In short, this is not an essential purchase, even for Gamma Ray fans. However, you would be hard-pressed to regret such a purchase. And who knows? You might even have a go at singing it yourself. And I am not talking the karaoke, but the rather Queen-esque “Wannabes” towards the tail end of this EP.
Suidakra: Book of Dowth
It starts with bagpipes, but no, this is not another sub-genre, bagpipe led metal. Though it has to be said, a set of bagpipes keeping up with the guitar on the instrumental intro to the first track “Over Nine Waves” is quite good fun. (I wonder if the bagpiper is wearing a leather kilt?) This band has been around for 13 years and has peddled death metal, straight ahead heavy metal and now folk. (Should be volk metal, as they are German, surely?)

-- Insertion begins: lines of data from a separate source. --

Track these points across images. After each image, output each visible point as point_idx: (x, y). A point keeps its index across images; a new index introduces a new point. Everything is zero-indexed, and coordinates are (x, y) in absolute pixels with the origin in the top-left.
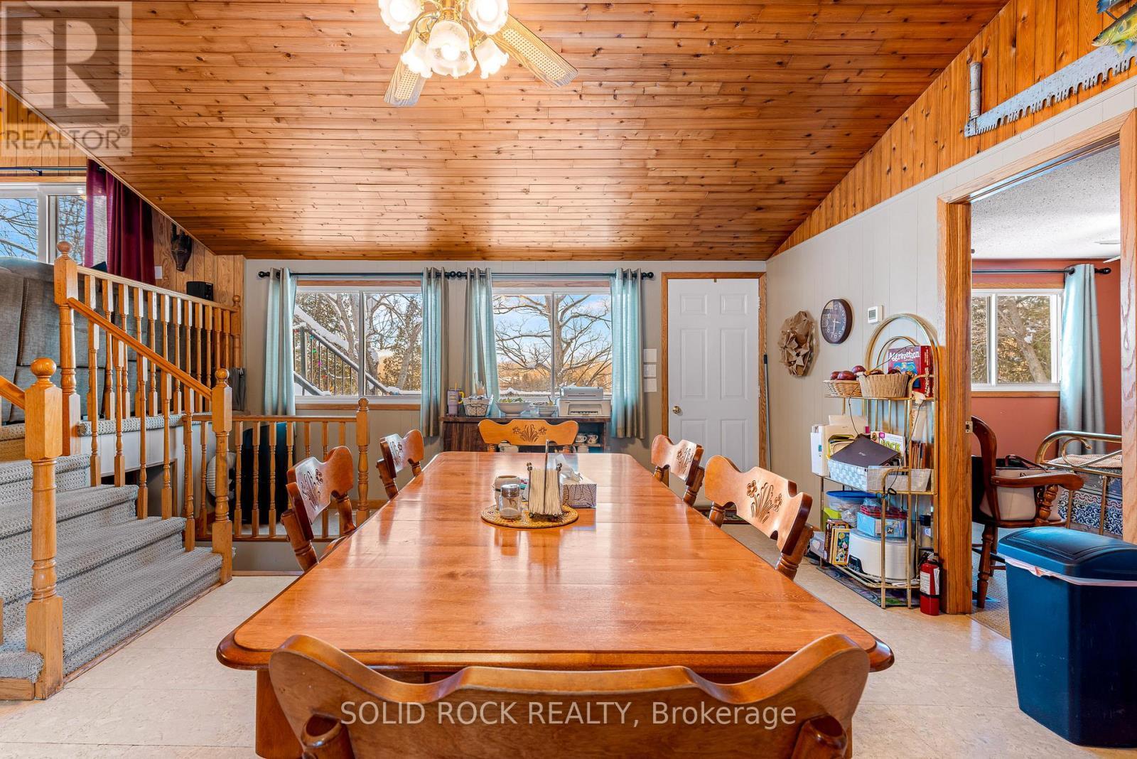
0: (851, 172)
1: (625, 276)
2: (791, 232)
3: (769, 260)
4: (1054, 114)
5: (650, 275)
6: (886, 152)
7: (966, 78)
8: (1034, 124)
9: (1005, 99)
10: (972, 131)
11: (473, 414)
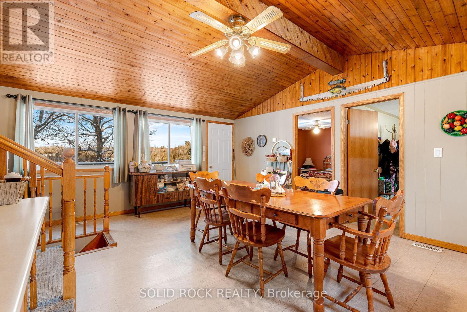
0: (267, 101)
1: (197, 120)
2: (244, 113)
3: (235, 120)
4: (319, 102)
5: (204, 121)
6: (278, 99)
7: (300, 88)
8: (315, 103)
9: (309, 96)
10: (302, 101)
11: (145, 171)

This is the heavier end of the genre for sure and a lot less fun than some who play in it. It’s heavy, dark and epic, but never ventures into the death territory, though it comes close. On “Birog’s Oath,” they venture into the realm of duelling female/male vocals but still retain the emotional intensity. Though some fans of the band might object to a feminine touch, it’s a touch that works wonderfully. In fact, it’s with this track that the album turns into something special. The album is said to be inspired by Celtic lore and on this track it bubbles to the surface.
“Mag Mell” continues the more folky Celtic interlude, veering into the Blackmore’s Night vein before the album returns to its more heavy metal norm. Sticking two such songs in the middle is a bit odd. It might have been better to put them at the end. “Stone of the Seven Suns” returns a bit to the Celtic/Viking vibe, a la a band like Tyr.
This is certainly a varied release and one that is hard not to like. One has to wonder what their fans will think of it.